* **PAGE TEXT**
○ ○ ○ ○ ○ ○ ○

It's been a while since I've written here, but it's not like anyone was reading this anyway.
"The Problem"
The recent rumors of WB's planned DC slate over the next few years has been generating a lot of commentary online and in social media, most of it skeptical and not nearly enough excited. The conventional wisdom is that WB just doesn't "get it," and is rushing to market an inferior product to compete with Marvel and to ride the wave created by Marvel's success, and to a lesser extent the success of the Dark Knight Trilogy.
I have several problems with the conventional wisdom, but first, a disclaimer: I am a DC fanboy. Like, hard. I love all comics, love a lot of Marvel comics as well, and have been thoroughly ensorceled by their cinematic efforts. But DC Comics are my religion. Superman. Batman. Wonder Woman. This is my trinity. Where you see the S-Shield or Bat symbol, I see a cross or star of David. These characters are gods among men, the stuff of legend and myth.
Marvel likes to tout how "real" their heroes are, and to a certain extent it works for them, but it's also what makes them just a little less impressive. DC heroes inspire such an immense sense of wonder, and dwell in a realm of the unbelievable, that elevates them from mere superheroes and turns them into iconography.
So, then, why is this so hard?
"The Competition"
One thing needs to be made abundantly clear: Warner Brothers is not competing with Marvel.

○ ○ ○ ○ ○ ○ ○

* **PROVIDED MATERIAL**
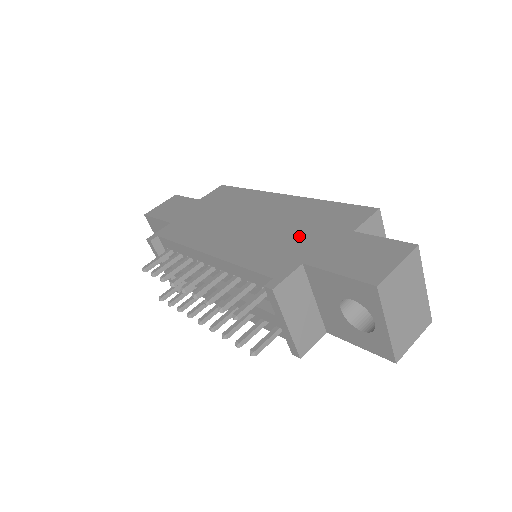
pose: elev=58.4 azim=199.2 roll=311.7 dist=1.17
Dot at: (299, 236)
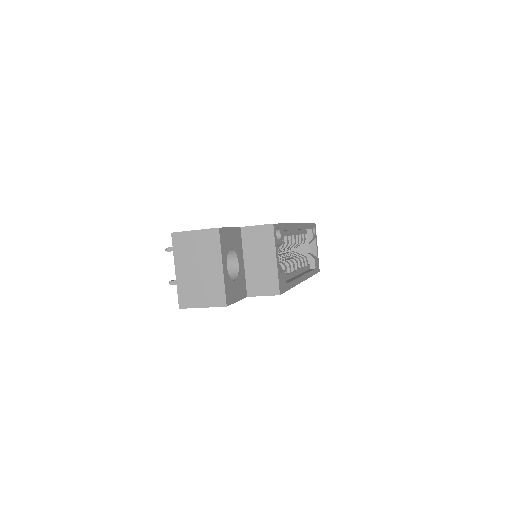
Dot at: occluded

○ ○ ○ ○ ○ ○ ○

* **ACTIONS TO TAKE**
a – From the post about Warner Brothers' DC film plans, copy the passage that begins at the words "I have several" and stops after the words "legend and myth.".
b – In the post about Warner Brothers' DC film plans, which three characters does the writer call a trinity?

* **RESULTS IN ORDER**
a –
I have several problems with the conventional wisdom, but first, a disclaimer: I am a DC fanboy. Like, hard. I love all comics, love a lot of Marvel comics as well, and have been thoroughly ensorceled by their cinematic efforts. But DC Comics are my religion. Superman. Batman. Wonder Woman. This is my trinity. Where you see the S-Shield or Bat symbol, I see a cross or star of David. These characters are gods among men, the stuff of legend and myth.

b – Superman, Batman, and Wonder Woman.